Peut-on imaginer comment les États-Unis auraient réagi en 1962, ou aujourd’hui, si Cuba avait utilisé des armes russes pour attaquer des stations radar américaines à l’intérieur des États-Unis? À l’époque, le Président Kennedy avait dit que les États-Unis riposteraient en tirant sur l’URSS. Dès lors, les États-Unis doivent comprendre que la Russie pourrait adopter une position similaire aujourd’hui, a-t-il estimé. Pour autant, a-t-il fait valoir, pendant que le Président Kennedy adoptait cette « position agressive », il travaillait en coulisses pour négocier la fin de la crise des missiles cubains qui fut réglée rapidement, en l’espace de 13 jours.
Pour le militant, la crise actuelle est beaucoup plus préoccupante étant donné que les États-Unis n’ont pas à leur tête un dirigeant de la trempe du Président Kennedy. Au lieu de cela, les dirigeants américains actuels ont totalement évité les discussions avec la Russie pour résoudre la crise ukrainienne et éviter une éventuelle guerre nucléaire, tandis que l’actuel Président américain semble faire tout son possible pour tenter de provoquer une troisième guerre mondiale. C’est la seule conclusion rationnelle que l’on puisse tirer de la position militaire actuelle des États-Unis à l’égard de la Russie, a-t-il affirmé en appelant le Conseil de sécurité à prendre des mesures immédiates pour mettre fin à cette crise dans l’intérêt du maintien de la paix et de la sécurité internationales.

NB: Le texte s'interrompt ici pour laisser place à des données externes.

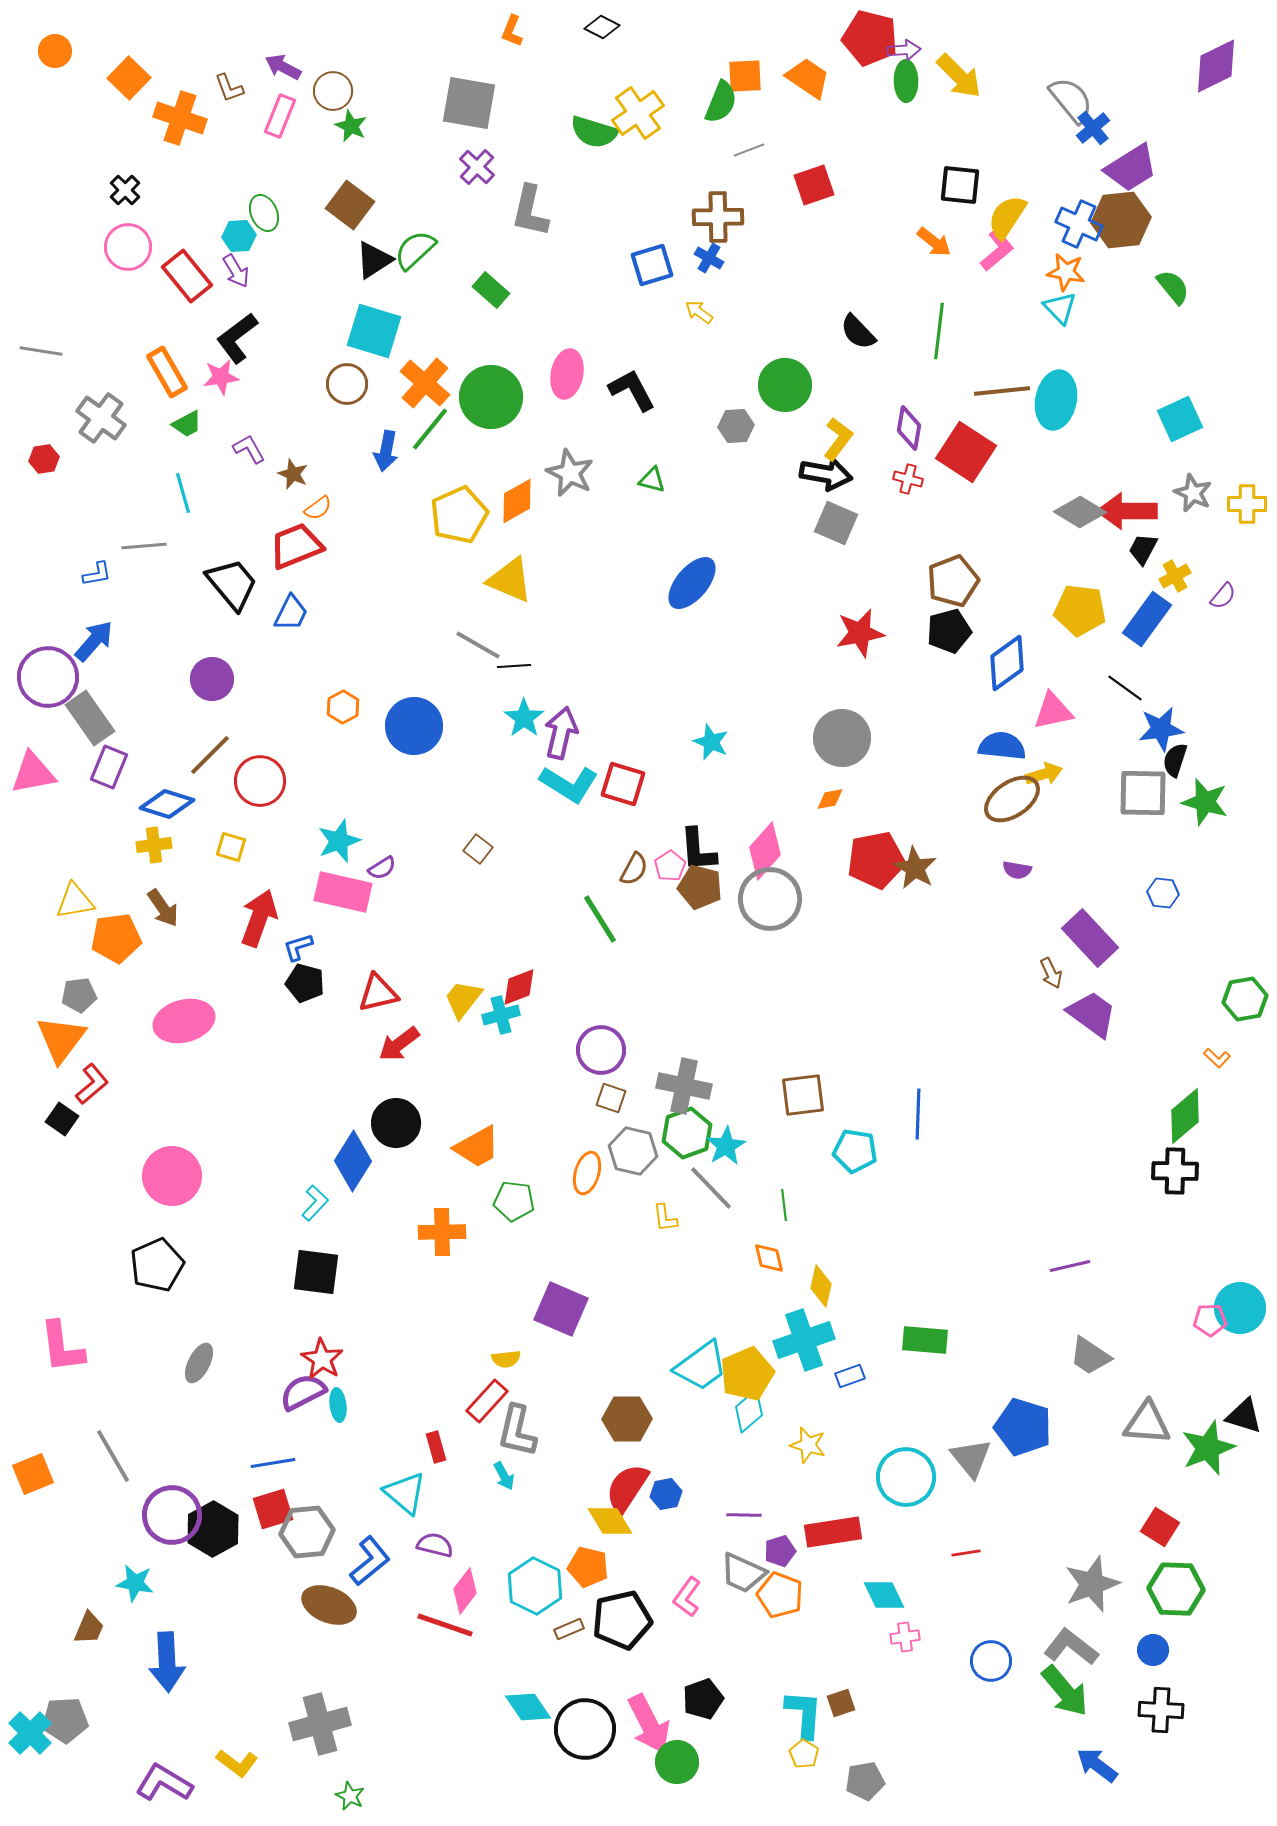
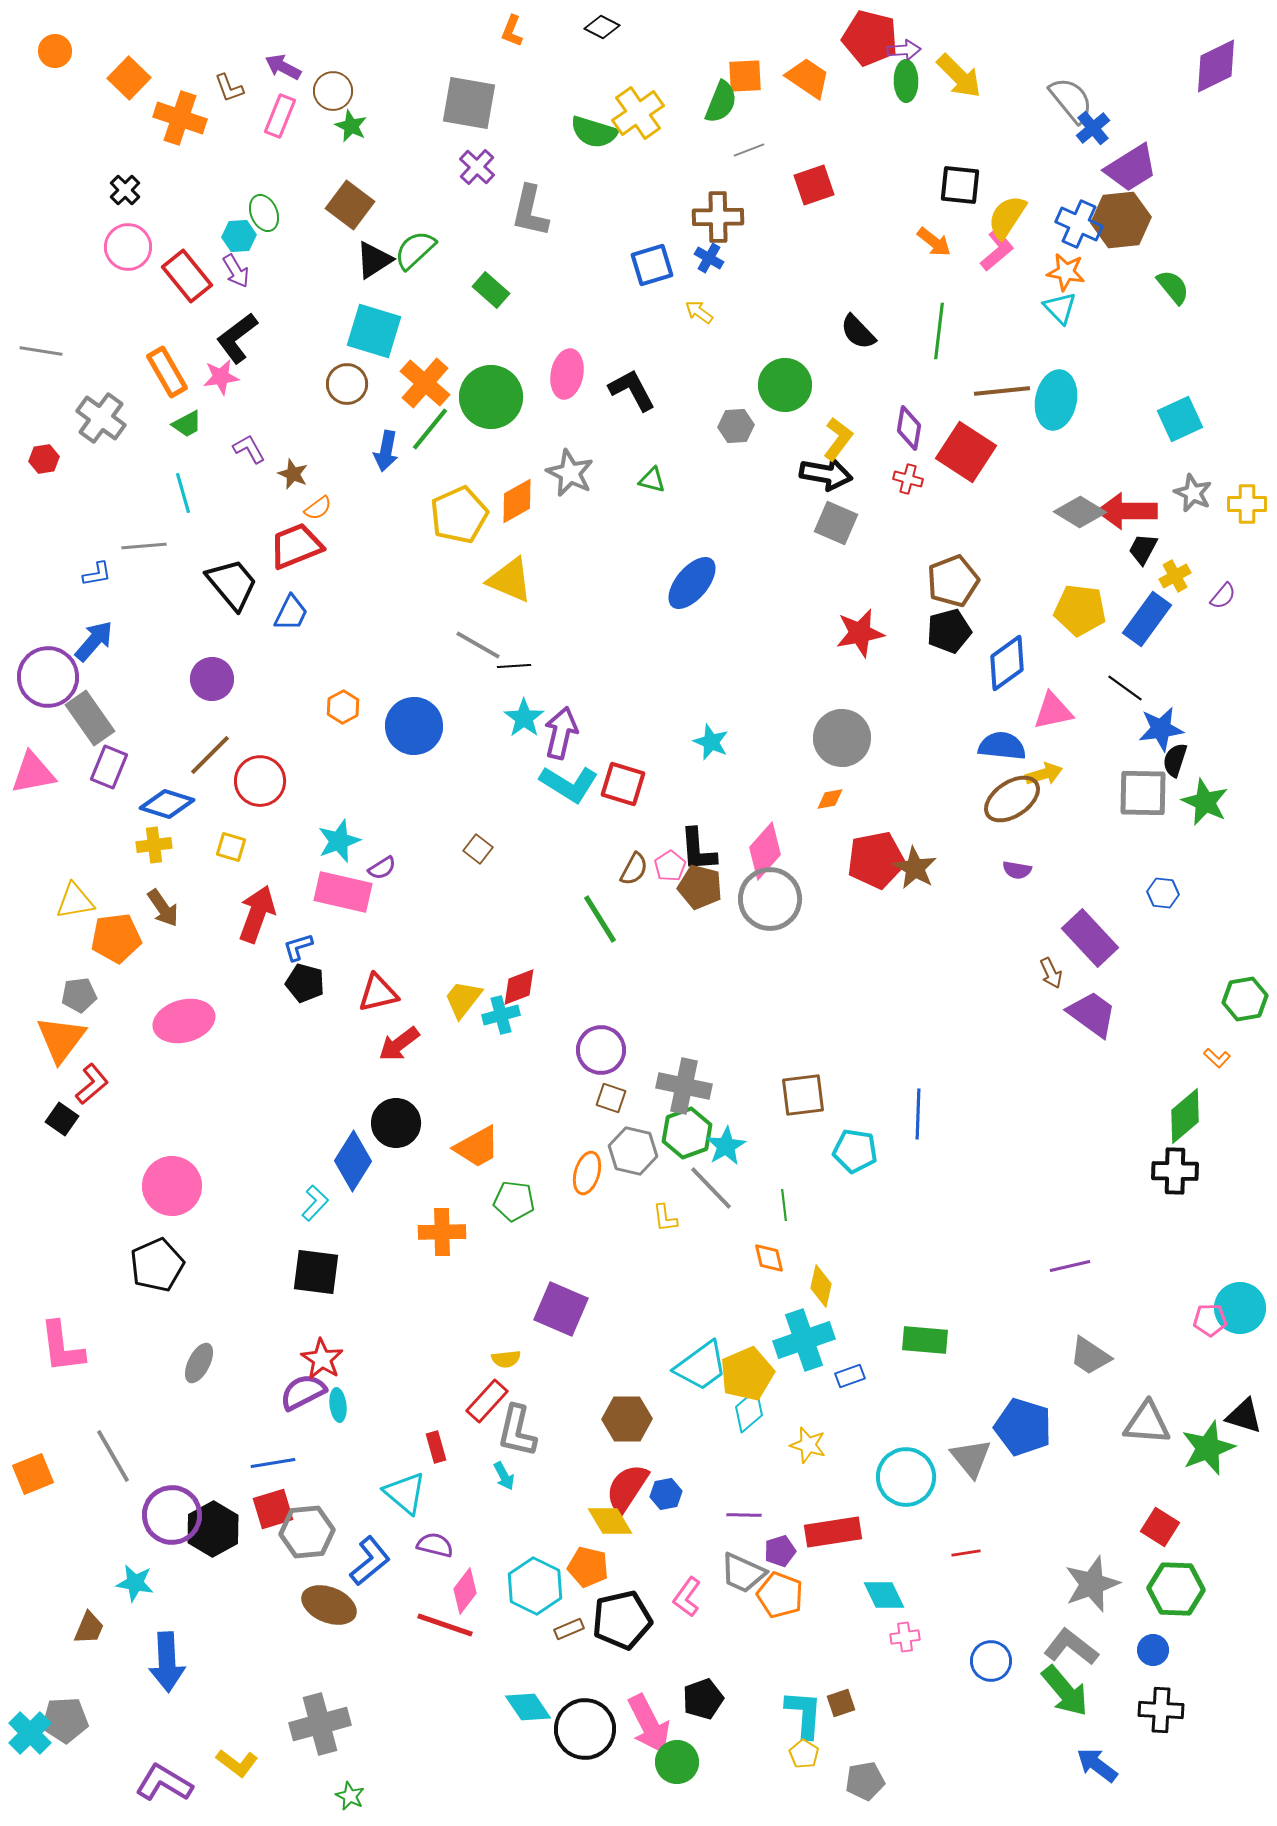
green star at (1205, 802): rotated 9 degrees clockwise
red arrow at (259, 918): moved 2 px left, 4 px up
pink circle at (172, 1176): moved 10 px down
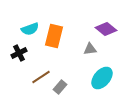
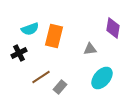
purple diamond: moved 7 px right, 1 px up; rotated 60 degrees clockwise
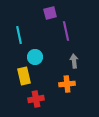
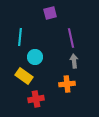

L’intervenant a également accusé les États-Unis de soutenir et fournir des armes au bataillon Azov d’Ukraine, une organisation militaire néo-nazie avouée. Pour M. Kovalik, le soutien américain à cette organisation nazie doit être considéré comme une menace pour la paix et la sécurité dans toute l’Europe, et comme une menace particulière pour la Russie.